On Sat, May 16, 2009 at 2:02 AM, Eric Firing <efiring@hawaii.edu> wrote:
Charles R Harris wrote:
>
>
> On Fri, May 15, 2009 at 7:48 PM, Eric Firing <efiring@hawaii.edu
> <mailto:efiring@hawaii.edu>> wrote:
>
>
>     http://www.mail-archive.com/numpy-discussion@scipy.org/msg17595.html
>
>     Prompted by the thread above, I decided to see what it would take to
>     implement ufuncs with masking in C.  I described the result here:
>
>     http://www.mail-archive.com/numpy-discussion@scipy.org/msg17698.html
>
>     Now I am starting a new thread. The present state of the work is now in
>     github:  http://github.com/efiring/numpy-work/tree/cfastma
>
>     I don't want to do any more until I have gotten some feedback from core
>     developers.  (And I would be delighted if someone wants to help with
>     this, or take it over.)

Chuck,

Thanks very much for the quick response.

>
>
> Here the if ... continue needs to follow the declaration:
>
>         if (*mp1) continue;
>         float in1 = *(float *)ip1;
>         float in2 = *(float *)ip2;
>         *(float *)op1 = f(in1, in2);
>

I was surprised to see the declarations inside the loop in the first
place (this certainly is not ANSI-C), and I was also pleasantly
surprised that letting them be after the conditional didn't seem to
bother the compiler at all.  Maybe that is a gcc extension.

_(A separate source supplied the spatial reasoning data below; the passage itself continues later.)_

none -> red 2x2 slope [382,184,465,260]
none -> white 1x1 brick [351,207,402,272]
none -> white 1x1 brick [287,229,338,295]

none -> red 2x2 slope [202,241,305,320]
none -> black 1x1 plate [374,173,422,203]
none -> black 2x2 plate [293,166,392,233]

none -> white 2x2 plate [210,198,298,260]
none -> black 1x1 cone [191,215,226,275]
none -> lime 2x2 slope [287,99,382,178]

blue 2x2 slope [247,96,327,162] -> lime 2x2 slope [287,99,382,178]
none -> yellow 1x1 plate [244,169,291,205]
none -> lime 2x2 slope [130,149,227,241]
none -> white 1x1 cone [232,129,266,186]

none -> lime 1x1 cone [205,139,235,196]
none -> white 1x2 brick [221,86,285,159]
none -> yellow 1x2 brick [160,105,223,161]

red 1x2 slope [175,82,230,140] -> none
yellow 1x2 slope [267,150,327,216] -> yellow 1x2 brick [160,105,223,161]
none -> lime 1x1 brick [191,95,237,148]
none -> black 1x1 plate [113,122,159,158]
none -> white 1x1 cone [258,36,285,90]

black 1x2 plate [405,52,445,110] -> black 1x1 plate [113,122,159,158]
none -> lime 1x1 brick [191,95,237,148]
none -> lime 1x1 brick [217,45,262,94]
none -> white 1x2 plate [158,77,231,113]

Declarations at the top of a block have always been valid C.
 

> I think this would be better as
>
>         if (!(*mp1)) {
>             float in1 = *(float *)ip1;
>             float in2 = *(float *)ip2;
>             *(float *)op1 = f(in1, in2);
>         }
>

I agree, and I thought of that originally--I think I did it with
continue because it was easier to type it in, and it reduced the
difference relative to the non-masked form.

>
> But since this is actually a ternary function, you could define new
> functions, something like
>
> double npy_add_m(double a, double b, double mask)
> {
>     if (!mask) {
>         return a + b;
>     else {
>         return a;
>     }
> }
>
> And use the currently existing loops. Well, you would have to add one
> for ternary functions.
>
That would incur the overhead of an extra function call for each
element; I suspect it would slow it down a lot. My motivation is to make
masked array overhead negligible, at least for medium to large arrays.

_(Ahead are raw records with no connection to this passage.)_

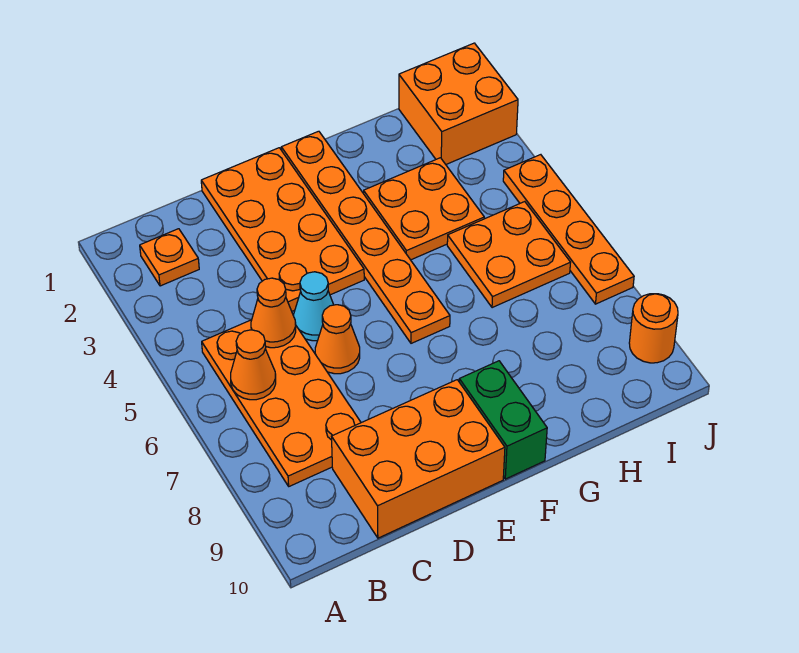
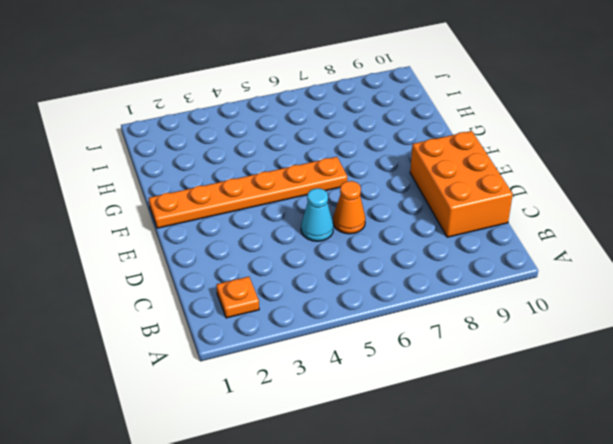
none -> orange 2x4 plate [202,320,361,486]
none -> orange 2x4 plate [201,148,364,311]
none -> green 1x2 brick [459,361,547,479]

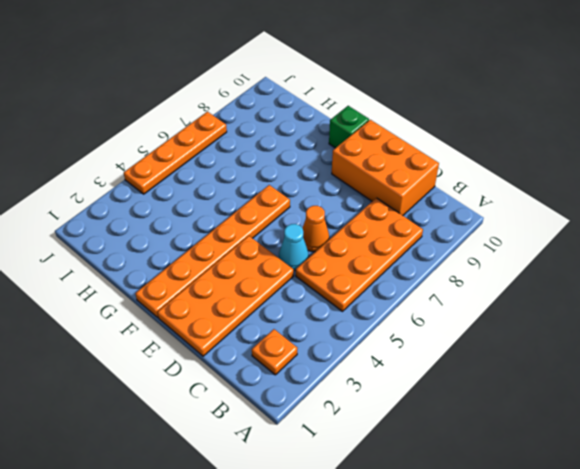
green 1x1 brick [329,106,369,148] -> green 1x2 brick [459,361,547,479]
none -> orange 2x2 plate [364,158,484,260]
none -> orange 2x2 plate [447,202,571,308]
none -> orange 2x2 brick [399,43,518,164]

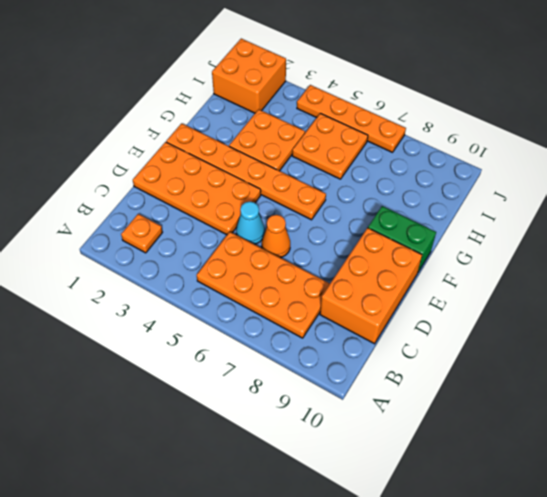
none -> orange 1x1 round brick [629,294,678,363]
none -> orange 1x1 cone [231,330,276,400]
none -> orange 1x1 cone [251,278,296,348]

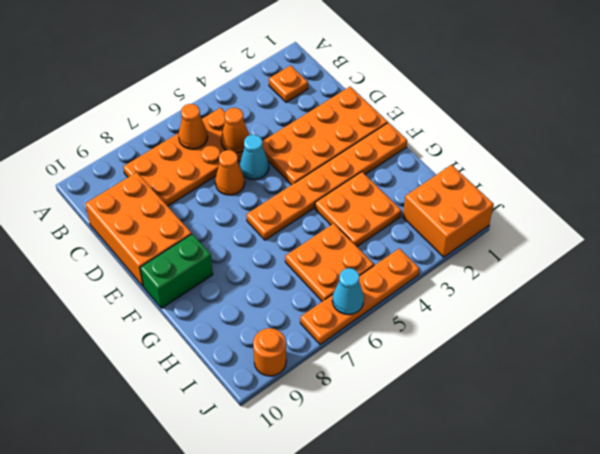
cyan 1x1 cone [332,268,364,314] -> none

It overhead would be the same as it is now, the generic loops all use passed function pointers for functions like sin. Some functions like addition, which is intrinsic and not part of a library, are done in their own special loops that you will find further down in that file. The difficulty I see is that with the current machinery the mask will be converted to the same type as the added numbers and that could add some overhead.
 

Also your suggestion above does not handle the case where an output
argument is supplied; it would modify the output under the mask.

> Question, what about reduce? I don't think it is defined defined for
> ternary functions. Apart from reduce, why not just add, you already have
> the mask to tell you which results are invalid.
>

You mean just do the operation and ignore the results under the mask?
This is the way Pierre originally did it, if I remember correctly, but
fairly recently people started objecting that they didn't want to
disturb values in an output argument under a mask.  So now ma jumps
through hoops to satisfy this requirement, and it is consequently slow.

OK. I'm not familiar with the uses of masked arrays.
 

ufunc methods like reduce are supported only for the binary ops with one
output, so they are automatically unavailable for the masked versions.
To get around this would require subclassing the ufunc to make a masked
version.  This is probably the best way to go, but I suspect it is much
more complicated than I can handle in the amount of time I can spend.

I think reduce could be added for ternary functions, but it is a design decision how it should operate.